Такое равнодушие совсем обескуражило и обозлило Митьку, и ему ужасно захотелось досадить Адаму. Его так и подмывал бес выкинуть что-нибудь дикое. Он вскочил на ноги и, пригнувшись, пружиной взлетел вверх, упал животом и забросил ногу на твердую хребтину мерина. Мерин шарахнулся в сторону, поднялся на дыбы. Митька сорвался, соскользнул по его крупу наземь и, больно ударившись коленками, упал ничком и, разрывая руками траву, зарыдал от боли, от злости на свою неудачливость, от того, что Адам к нему так холоден.
– Что? Да что ты? Ушибся? Где? Ну что?.. Ну, сам виноватый! – Адам одной рукой ощупывал такие худые, такие отчетливые, как клавиши, теплые под рубашкой Митькины ребра, а другой старался поднять его лицо и повернуть к себе.
– Пусти! – тряхнул плечами Митька и уселся. Слезы текли по его щекам и падали с подбородка на траву.
– Утрись, утрись, Митенька! – суетливо советовал Адам, корявым пальцем неловко пытаясь смахнуть ему слезы. Митька рванул из штанов рубаху и подолом стал вытирать лицо. Синий шарф выпал у него из-за пазухи. Митька быстро схватил шарф и, словно за ним гнались, стал запихивать его в карман. Шарф там не помещался.

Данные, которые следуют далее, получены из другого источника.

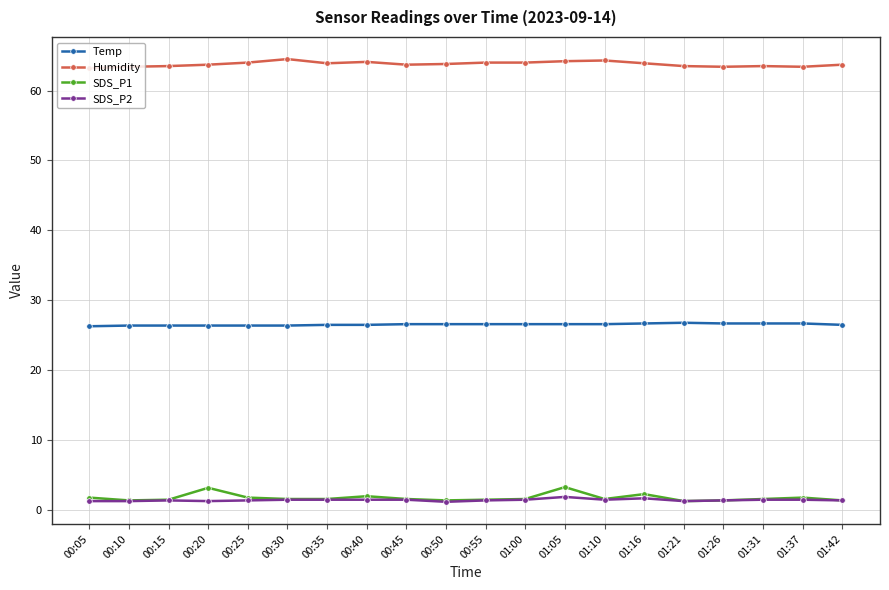

What is the value of the Humidity point at the 11th from the left?

64.0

– Да что ты его пихаешь? Пусть лежит – не украду. Больно ударился-то?
– Не твое дело! – огрызнулся Митька, продолжая еще яростнее запихивать шарф в карман.
– Дак а на что тебе он? Зима счас, что ли? – делая вид, что не услышал грубости, стараясь разговорить мальчишку, спросил Адам.
– Это мамин шарф, – тихо сказал Митька.
– Ну что с того, что ты с ним делаешь?
– Я его нюхал, – серьезно и печально отвечал Митька. – Я его нюхал раньше, а теперь тут нечего нюхать. На, посмотри! – зло закончил Митька и, выдернув шарф из кармана, ткнул его Адаму под нос. – Чем пахнет?
– Ничем. Матерьялом, трикотажем, – удивленно отвечал Адам, обстоятельно понюхав шарф.
– Мама носила его на голове, – сказал Митька.
– А что же сейчас не носит? – спросил Адам просто так, механически.
– Потому что она умерла. Ты разве не помнишь, что она умерла? Ты разве ее не знал?
– Да-да, точно, оно, конечно… Стар я, забывчив. Оно, конечно, помню. Такая полная женщина, красивая такая, статная! – заглядывая Митьке в глаза, извиняющимся тоном говорил Адам.
– Красивая… – вздохнул Митька. – Только она не полная, она худая была.
– Вот-вот, красивая такая, худощавая из себя, – поправился Адам. – Так и что же с шарфом сделалось?
– Она его постирала, – отрывисто сказал Митька. – Я его прятал и нюхал, когда дома никого не было, а она постирала. Просил я ее как будто.
– Кто постирал, мачеха? – догадался Адам.
Митька слегка задумался. Это слово показалось ему несправедливым в применении к Гуле, и он отвечал раздраженно:
– Какая там мачеха! Не мачеха – она.
– Так сестра?
– Какая сестра? Говорю – она. Ну, не знаешь, что ли? Моего отца жена.
– У-м-мм! – промычал Адам. – И чего же ты теперь надумал? Спал-то почему не дома?
– Мне здесь нравится, – артистически сплюнув сквозь зубы, сказал Митька. – Домой я не пойду, я насовсем сбежал.
– Геройский мужчина! – усмехнулся Адам.
– А ты не смейся! – прервал его Митька. – Я все обдумал: я в армию пойду, в музыкальную команду. У меня слух хороший. Вон, помнишь, у нас на улице Рыжий был – его в музыкальную команду взяли. На горке часть которая, он там на трубе играет. Он меня знает, пойду к нему, не хуже его на трубе играть буду. Отец говорил, у меня талант к музыке.
– Слыхал я, слыхал, песельник ты хороший! – вспомнив вчерашнее Митькино выступление под его окном, улыбаясь, подтвердил Адам.
– Там кормят три раза и форму дают, и погоны! Понял? – Митька разгорячился, в серых его глазах зажегся огонь действия и веры в свое будущее.
Небо уже совсем поголубело, стало яркое, как лазурь.
В высоких деревьях гомонили полчища проснувшихся воробьев.